Outbox Table Cleanup
The outbox table grows as events are written. Since Debezium reads from the WAL, the outbox rows are needed only until they are captured. After that, they can be deleted.
-- Concept: outbox table cleanup
-- Delete outbox rows older than 24 hours.
-- Debezium has already read them from the WAL.
-- The 24-hour retention provides a manual replay window.

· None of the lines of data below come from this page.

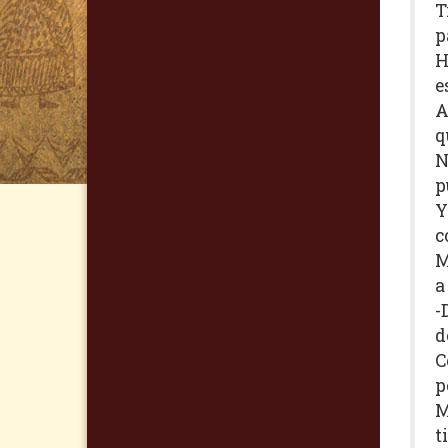
T
p
H
e
A
q
N
p
Y
c
M
a
-
d
C
p
M
t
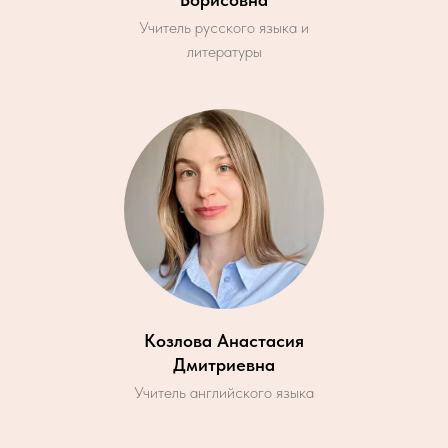
Учитель русского языка и
литературы
Козлова Анастасия
Дмитриевна
Учитель английского языка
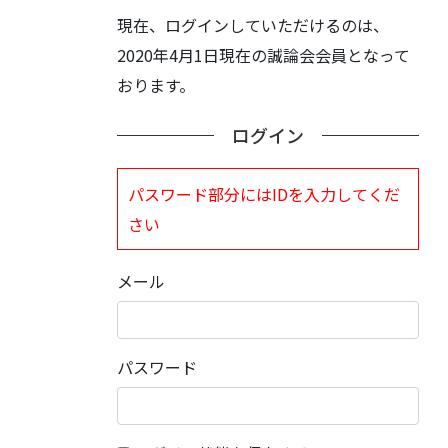
現在、ログインしていただけるのは、
2020年4月1日現在の誠論会会員となって
おります。
ログイン
パスワード部分にはIDを入力してくだ
さい
メール
パスワード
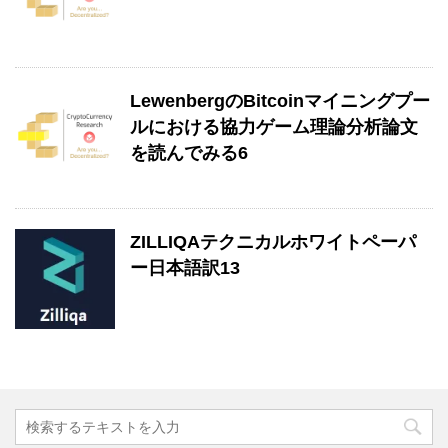
LewenbergのBitcoinマイニングプー
ルにおける協力ゲーム理論分析論文
を読んでみる6
ZILLIQAテクニカルホワイトペーパ
ー日本語訳13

DELETE FROM outbox WHERE created_at < now() - interval '24 hours';
-- Schedule this as a cron job or a pg_cron task:
SELECT cron.schedule('clean-outbox', '0 * * * *',
$$DELETE FROM outbox WHERE created_at < now() - interval '24 hours'$$);
The Decision Rule
Use the transactional outbox when the application needs to publish domain events with the same atomicity guarantees as the data change. The outbox table is the coordination mechanism that avoids dual writes.

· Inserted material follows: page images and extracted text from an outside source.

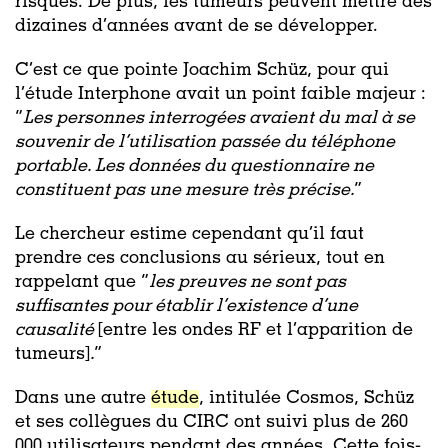
risques. De plus, les tumeurs peuvent mettre des
dizaines d’années avant de se développer.
C’est ce que pointe Joachim Schüz, pour qui
l’étude Interphone avait un point faible majeur :
“
Les personnes interrogées avaient du mal à se
souvenir de l’utilisation passée du téléphone
portable. Les données du questionnaire ne
constituent pas une mesure très précise.
”
Le chercheur estime cependant qu’il faut
prendre ces conclusions au sérieux, tout en
rappelant que “
les preuves ne sont pas
suffisantes pour établir l’existence d’une
causalité
[entre les ondes RF et l’apparition de
tumeurs]
.
”
Dans une autre
étude
, intitulée Cosmos, Schüz
et ses collègues du CIRC ont suivi plus de 260
000 utilisateurs pendant des années. Cette fois-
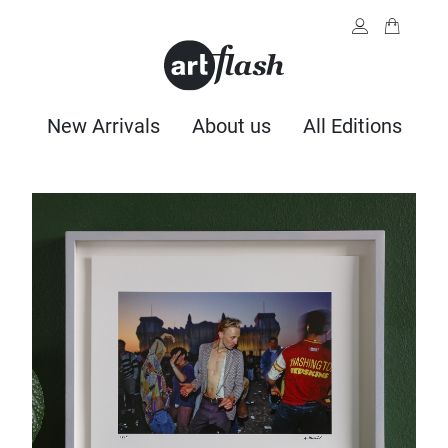
New Arrivals
About us
All Editions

Use direct CDC (without the outbox) when you need to replicate database row changes as-is. CDC on the packages table directly captures every row change. The outbox pattern is only necessary when the event payload differs from the row content or when you need to control the event structure independently of the table schema.
Design consumers to be idempotent. At-least-once delivery is the realistic guarantee. Exactly-once requires end-to-end transactional guarantees across Kafka and the consumer’s data store, which is architecturally expensive and rarely justified outside of financial systems.